Encrypt a string (in a loop) by calling Cipher.update(). Encryption algorithms are by definition very difficult to optimize. The only problem is that there is some non-trivial setup you need to perform. I'm marking this answer as community wiki, so that somebody who's written it recently can fill it in.

Diomidis Spinellis
A: 

One of my favorites was to create a very large List of random objects and then alternate calls to Collections.shuffle() and Collections.sort().
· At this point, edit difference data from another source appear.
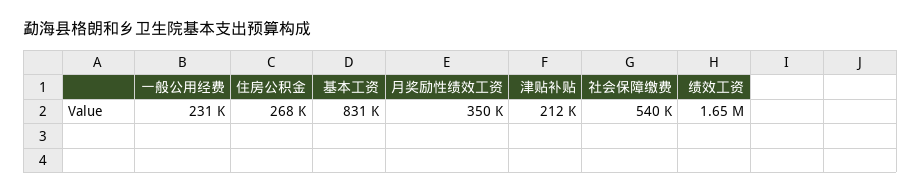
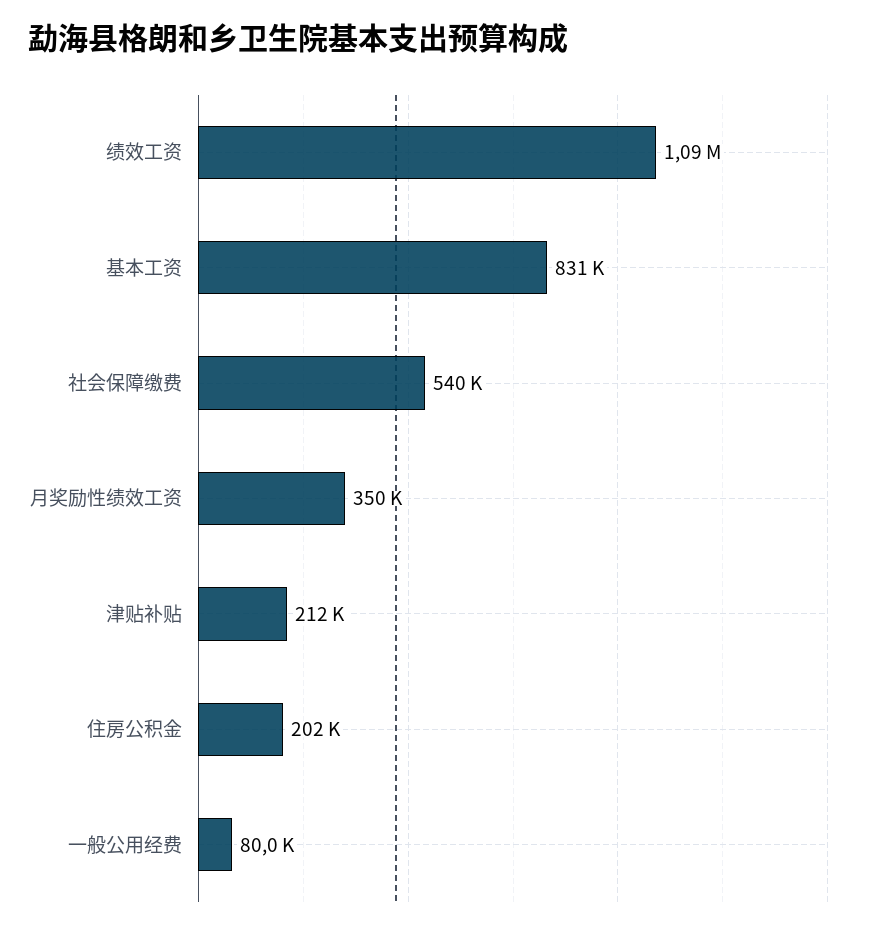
  {
-   "一般公用经费": 231000,
+   "一般公用经费": 80000,
-   "住房公积金": 268000,
+   "住房公积金": 202000,
    "基本工资": 831000,
    "月奖励性绩效工资": 350000,
    "津贴补贴": 212000,
    "社会保障缴费": 540000,
-   "绩效工资": 1650000
+   "绩效工资": 1090000
  }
I used Jakara Commons Lang to quickly generate some random strings for the purposes of sorting.

cliff.meyers
+1  A: 

You could try something simple like

private static void spin(int milliseconds) {
    long sleepTime = milliseconds*1000000L; // convert to nanoseconds
    long startTime = System.nanoTime();
    while ((System.nanoTime() - startTime) < sleepTime) {}
}

Test:

public static void main(String[] args) {
    final int NUM_TESTS = 1000;
    long start = System.nanoTime();
    for (int i = 0; i < NUM_TESTS; i++) {
        spin(500);
    }
    System.out.println("Took " + (System.nanoTime()-start)/1000000 +
        "ms (expected " + (NUM_TESTS*500) + ")");
}

My output:

$ java SpinTest
Took 500023ms (expected 500000)

So the loop didn't get optimized away (and yeah, I spiked my CPU to 100% for eight minutes just to test this :)).

Michael Myers
A: 

Create a matrix and do a couple of matrix manipulations. You can tune that pretty easily by varying the size of the matrix.